**EXCERPT TO READ:**

■ ■ ■ ■

Maria Dito, Rosetta Costantino’s mother, shows Marcia Gagliardi—of tablehopper.com fame—how to form orecchiette.

 

“Made by hand” takes on deeper meaning a bit later in the class as we prepare the sauce, which starts with minced garlic sautéed in olive oil along with a couple of anchovies that we mash into the pan. The anchovy in the sauté pan is the big secret of southern Italian cooking, but it's a new epiphany to me that one can preserve anchovies oneself, as our teacher, Rosetta Costantino, does. In the spring or summer when she can obtain the little fish freshly caught from local fishermen, she guts them and then layers them in a crock with lots of salt.

 

Rosetta demonstrates the technique for baking a whole fish in a salt crust.

 

“You can buy salt-processed anchovies from Sicily that are just as good,” Rosetta tells us, explaining that the processors put their best fish under salt. But clearly, for her, it’s not just about having the best quality. In Rosetta’s kitchen, things are made by hand because they can be made by hand, because that’s the way her family has always done them, and because she and her parents, natives of the southern Italian region of Calabria, prefer the food they make themselves to what they can buy.

Rosetta has lived here in Oakland since 1974, when she arrived from Calabria with her mother and father, Maria and Vincenzo Dito, who now live a block away from her on the same southeast-facing slope overlooking the trench of the Hayward Fault. The fault-sheared hillside, which was denuded by the huge Oakland fire of 1991, provides a sunny exposure that’s ideal for growing food. And growing food is what Rosetta and her parents (mostly her father) do. They grow more than they can eat in a season, preserving the excess to enjoy throughout the year.

■ ■ ■ ■

**ENTRIES PROVIDED:**
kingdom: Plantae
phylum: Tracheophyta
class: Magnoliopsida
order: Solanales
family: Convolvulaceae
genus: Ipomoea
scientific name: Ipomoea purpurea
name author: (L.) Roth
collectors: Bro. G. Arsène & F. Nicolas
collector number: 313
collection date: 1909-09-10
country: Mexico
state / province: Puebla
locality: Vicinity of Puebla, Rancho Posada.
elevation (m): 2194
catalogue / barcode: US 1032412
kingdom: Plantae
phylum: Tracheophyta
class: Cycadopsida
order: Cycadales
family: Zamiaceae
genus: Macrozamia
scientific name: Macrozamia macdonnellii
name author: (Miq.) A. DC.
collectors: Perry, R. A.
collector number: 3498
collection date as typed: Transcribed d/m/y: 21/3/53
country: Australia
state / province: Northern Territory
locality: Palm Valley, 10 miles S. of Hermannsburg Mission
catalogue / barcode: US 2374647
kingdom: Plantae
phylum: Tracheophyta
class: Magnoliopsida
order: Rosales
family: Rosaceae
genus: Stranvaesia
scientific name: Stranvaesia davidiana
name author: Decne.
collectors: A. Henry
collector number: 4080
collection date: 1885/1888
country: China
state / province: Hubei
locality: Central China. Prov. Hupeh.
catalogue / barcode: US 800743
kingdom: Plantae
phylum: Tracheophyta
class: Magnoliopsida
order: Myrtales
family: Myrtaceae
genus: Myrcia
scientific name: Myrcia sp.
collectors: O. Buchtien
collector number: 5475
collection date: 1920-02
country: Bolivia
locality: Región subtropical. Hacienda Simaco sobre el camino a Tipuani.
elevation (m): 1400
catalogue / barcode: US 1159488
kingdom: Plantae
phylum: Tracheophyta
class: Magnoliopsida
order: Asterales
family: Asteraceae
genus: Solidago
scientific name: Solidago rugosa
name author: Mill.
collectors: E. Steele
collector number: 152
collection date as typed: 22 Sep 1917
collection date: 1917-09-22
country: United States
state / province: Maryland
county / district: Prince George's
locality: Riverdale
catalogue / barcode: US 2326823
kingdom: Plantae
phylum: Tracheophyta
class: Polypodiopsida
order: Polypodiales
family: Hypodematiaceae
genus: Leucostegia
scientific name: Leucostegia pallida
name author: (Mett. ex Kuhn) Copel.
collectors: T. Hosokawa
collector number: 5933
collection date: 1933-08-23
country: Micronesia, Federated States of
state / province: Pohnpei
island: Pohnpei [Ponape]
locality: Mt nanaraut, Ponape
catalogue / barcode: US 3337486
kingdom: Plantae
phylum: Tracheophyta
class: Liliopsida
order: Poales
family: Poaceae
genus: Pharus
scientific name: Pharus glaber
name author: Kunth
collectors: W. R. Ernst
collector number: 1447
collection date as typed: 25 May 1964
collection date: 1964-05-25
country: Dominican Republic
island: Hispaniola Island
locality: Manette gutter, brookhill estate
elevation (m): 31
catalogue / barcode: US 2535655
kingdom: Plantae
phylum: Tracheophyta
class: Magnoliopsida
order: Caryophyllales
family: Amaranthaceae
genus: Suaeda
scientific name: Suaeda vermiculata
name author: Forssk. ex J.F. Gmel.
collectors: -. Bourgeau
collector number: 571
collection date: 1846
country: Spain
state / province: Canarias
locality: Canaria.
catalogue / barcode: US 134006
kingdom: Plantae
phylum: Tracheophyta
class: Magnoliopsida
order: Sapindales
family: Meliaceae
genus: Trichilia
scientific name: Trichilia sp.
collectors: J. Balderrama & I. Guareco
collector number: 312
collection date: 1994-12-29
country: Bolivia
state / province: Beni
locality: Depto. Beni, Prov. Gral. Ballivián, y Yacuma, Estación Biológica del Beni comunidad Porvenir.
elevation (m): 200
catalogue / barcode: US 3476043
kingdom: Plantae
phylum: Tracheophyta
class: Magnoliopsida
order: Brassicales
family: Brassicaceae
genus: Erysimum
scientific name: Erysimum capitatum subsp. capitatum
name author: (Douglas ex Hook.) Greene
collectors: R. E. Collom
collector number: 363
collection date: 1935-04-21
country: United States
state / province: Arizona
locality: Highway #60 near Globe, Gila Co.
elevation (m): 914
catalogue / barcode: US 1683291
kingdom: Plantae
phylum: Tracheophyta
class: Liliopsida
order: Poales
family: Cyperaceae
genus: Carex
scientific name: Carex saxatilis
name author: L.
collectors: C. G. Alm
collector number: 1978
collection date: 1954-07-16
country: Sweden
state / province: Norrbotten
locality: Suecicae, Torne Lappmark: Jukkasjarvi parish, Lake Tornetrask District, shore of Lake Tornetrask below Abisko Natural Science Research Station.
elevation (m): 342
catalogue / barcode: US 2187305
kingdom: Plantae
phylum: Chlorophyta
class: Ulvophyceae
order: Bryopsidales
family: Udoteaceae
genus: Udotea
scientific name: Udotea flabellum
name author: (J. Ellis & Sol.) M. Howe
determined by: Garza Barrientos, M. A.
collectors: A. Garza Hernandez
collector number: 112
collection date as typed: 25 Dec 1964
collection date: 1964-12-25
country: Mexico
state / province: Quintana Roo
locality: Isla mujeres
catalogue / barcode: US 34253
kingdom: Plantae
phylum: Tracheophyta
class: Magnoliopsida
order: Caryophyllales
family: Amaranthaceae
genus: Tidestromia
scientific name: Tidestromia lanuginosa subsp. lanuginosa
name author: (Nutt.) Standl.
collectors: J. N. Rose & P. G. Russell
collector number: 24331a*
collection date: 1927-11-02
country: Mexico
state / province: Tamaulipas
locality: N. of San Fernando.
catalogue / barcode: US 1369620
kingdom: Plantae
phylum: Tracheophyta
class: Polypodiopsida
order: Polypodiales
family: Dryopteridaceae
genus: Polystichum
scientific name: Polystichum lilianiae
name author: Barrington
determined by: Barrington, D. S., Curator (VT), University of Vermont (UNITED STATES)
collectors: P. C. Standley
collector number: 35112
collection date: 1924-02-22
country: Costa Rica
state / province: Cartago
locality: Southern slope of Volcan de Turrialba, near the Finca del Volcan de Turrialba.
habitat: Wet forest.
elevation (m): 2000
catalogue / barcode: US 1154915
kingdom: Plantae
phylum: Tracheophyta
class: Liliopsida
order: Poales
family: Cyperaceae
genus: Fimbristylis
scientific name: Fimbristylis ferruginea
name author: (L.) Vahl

■ ■ ■ ■

**REQUIREMENTS:** Could you write the next part of the piece above about Rosetta Costantino's southern Italian cooking class in Oakland, continuing from its last sentence?

**TASK RESULT:**
 

Dried zucchini

 

Rosetta brings out some zucchini that she sliced and sun dried in her back yard last summer. She has now reconstituted it and sautés it in olive oil with garlic and pepe rosso (paprika). The family also makes this paprika each year from a long, sweet Italian pepper, which her father grows from seed. The flavors and texture of the zucchini are richly satisfying—better than fresh zucchini and reminiscent of wild mushrooms. Tomatoes from the summer garden are preserved using an array of methods, from drying to canning and pickling, as are eggplants, figs, oranges, and many other garden produce items. For wine grapes, Rosetta’s father goes to other growers, oftentimes old friends from Calabria now living in Lodi. From the wild landscape the family gathers mushrooms, herbs, and berries, and Rosetta says they have sometimes harvested olives from landscaping trees for home curing and pressing.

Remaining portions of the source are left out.